Quick Summary

Chronicle SOAR uses connectors to ingest alerts from a variety of data sources into the platform. A connector is one of the items in an integration package – which can be downloaded via the Marketplace. Connectors are configured from via Connectors.

Overview

Connectors are Python based applications that allow users to pull alerts from 3rd party products into Chronicle SOAR. Connectors also parse and normalize the raw data (alerts, events) into a Chronicle SOAR format which will then be presented as a Case in the Case Queue.
If you are running a SIEM (a central place for all your alerts), one connector will be enough. It is also possible to pull data from multiple sources with several connectors. Each connector will have a dedicated documentation link for additional help.

Example – Email Connector

Let’s set up an email connector.

1. Navigate to Marketplace > Integrations.
2. Search for and install email integration.
3. Next, select the gear icon to open up the Configure an Instance screen. Make sure to fill in all the required parameters. If you would like to configure the integration to a different instance (not the default environment) go back to the main screen and select Integrations under the gear icon.
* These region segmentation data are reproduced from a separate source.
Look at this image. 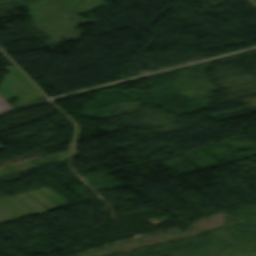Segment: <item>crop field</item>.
I'll return each instance as SVG.
<instances>
[{"instance_id": "1", "label": "crop field", "mask_w": 256, "mask_h": 256, "mask_svg": "<svg viewBox=\"0 0 256 256\" xmlns=\"http://www.w3.org/2000/svg\"><path fill=\"white\" fill-rule=\"evenodd\" d=\"M4 148L3 146L0 145V149Z\"/></svg>"}]
</instances>
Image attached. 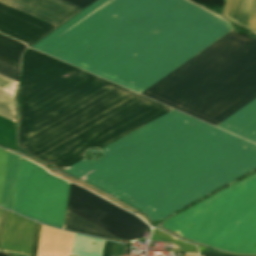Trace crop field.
Wrapping results in <instances>:
<instances>
[{
  "instance_id": "crop-field-1",
  "label": "crop field",
  "mask_w": 256,
  "mask_h": 256,
  "mask_svg": "<svg viewBox=\"0 0 256 256\" xmlns=\"http://www.w3.org/2000/svg\"><path fill=\"white\" fill-rule=\"evenodd\" d=\"M67 209L125 241L142 238L143 232L149 228L134 215L73 184L70 186ZM72 212L67 211L66 229L112 240L115 238L111 233Z\"/></svg>"
},
{
  "instance_id": "crop-field-2",
  "label": "crop field",
  "mask_w": 256,
  "mask_h": 256,
  "mask_svg": "<svg viewBox=\"0 0 256 256\" xmlns=\"http://www.w3.org/2000/svg\"><path fill=\"white\" fill-rule=\"evenodd\" d=\"M26 160H19L13 210L62 228L69 183Z\"/></svg>"
},
{
  "instance_id": "crop-field-3",
  "label": "crop field",
  "mask_w": 256,
  "mask_h": 256,
  "mask_svg": "<svg viewBox=\"0 0 256 256\" xmlns=\"http://www.w3.org/2000/svg\"><path fill=\"white\" fill-rule=\"evenodd\" d=\"M33 228V221L8 212L1 249L29 254Z\"/></svg>"
},
{
  "instance_id": "crop-field-4",
  "label": "crop field",
  "mask_w": 256,
  "mask_h": 256,
  "mask_svg": "<svg viewBox=\"0 0 256 256\" xmlns=\"http://www.w3.org/2000/svg\"><path fill=\"white\" fill-rule=\"evenodd\" d=\"M73 236L72 233L42 225L37 256H69Z\"/></svg>"
},
{
  "instance_id": "crop-field-5",
  "label": "crop field",
  "mask_w": 256,
  "mask_h": 256,
  "mask_svg": "<svg viewBox=\"0 0 256 256\" xmlns=\"http://www.w3.org/2000/svg\"><path fill=\"white\" fill-rule=\"evenodd\" d=\"M7 155H8L7 152L0 150V199L2 195L3 183L5 179V173H6ZM18 160H19L18 156H15L9 153L8 161H7L6 179L4 183L3 196L0 204L1 206H4L11 210L13 207Z\"/></svg>"
},
{
  "instance_id": "crop-field-6",
  "label": "crop field",
  "mask_w": 256,
  "mask_h": 256,
  "mask_svg": "<svg viewBox=\"0 0 256 256\" xmlns=\"http://www.w3.org/2000/svg\"><path fill=\"white\" fill-rule=\"evenodd\" d=\"M160 239L178 245L183 252L197 253L195 246L182 242L174 237H171L160 230L154 229L150 240L159 241Z\"/></svg>"
},
{
  "instance_id": "crop-field-7",
  "label": "crop field",
  "mask_w": 256,
  "mask_h": 256,
  "mask_svg": "<svg viewBox=\"0 0 256 256\" xmlns=\"http://www.w3.org/2000/svg\"><path fill=\"white\" fill-rule=\"evenodd\" d=\"M40 228H41V225L37 223L36 224V229H35L34 242H33V248H32L31 256H36L39 234H40Z\"/></svg>"
},
{
  "instance_id": "crop-field-8",
  "label": "crop field",
  "mask_w": 256,
  "mask_h": 256,
  "mask_svg": "<svg viewBox=\"0 0 256 256\" xmlns=\"http://www.w3.org/2000/svg\"><path fill=\"white\" fill-rule=\"evenodd\" d=\"M6 214H7L6 211L0 209V247H1V241H2V236H3L5 220H6Z\"/></svg>"
},
{
  "instance_id": "crop-field-9",
  "label": "crop field",
  "mask_w": 256,
  "mask_h": 256,
  "mask_svg": "<svg viewBox=\"0 0 256 256\" xmlns=\"http://www.w3.org/2000/svg\"><path fill=\"white\" fill-rule=\"evenodd\" d=\"M113 243L105 241L102 256H110Z\"/></svg>"
},
{
  "instance_id": "crop-field-10",
  "label": "crop field",
  "mask_w": 256,
  "mask_h": 256,
  "mask_svg": "<svg viewBox=\"0 0 256 256\" xmlns=\"http://www.w3.org/2000/svg\"><path fill=\"white\" fill-rule=\"evenodd\" d=\"M201 256H231V255H225V254H217V253L205 252V253L202 254Z\"/></svg>"
},
{
  "instance_id": "crop-field-11",
  "label": "crop field",
  "mask_w": 256,
  "mask_h": 256,
  "mask_svg": "<svg viewBox=\"0 0 256 256\" xmlns=\"http://www.w3.org/2000/svg\"><path fill=\"white\" fill-rule=\"evenodd\" d=\"M198 248H199V252H202L205 248H202V247H199L198 246Z\"/></svg>"
},
{
  "instance_id": "crop-field-12",
  "label": "crop field",
  "mask_w": 256,
  "mask_h": 256,
  "mask_svg": "<svg viewBox=\"0 0 256 256\" xmlns=\"http://www.w3.org/2000/svg\"><path fill=\"white\" fill-rule=\"evenodd\" d=\"M0 256H6V255H4V254L0 253Z\"/></svg>"
}]
</instances>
From this screen you can configure the integration under the relevant instance.
   
4. Navigate to > Connectors.
5. Click on the plus icon on the upper left side of the screen. 
6. Select the IMAP Email connector and click Create.
7. Fill in the empty mandatory fields and save the connector. Click Yes on the confirmation message.
8. Enable the connector and save it again. This will make it run periodically to pull any new emails according to the configuration.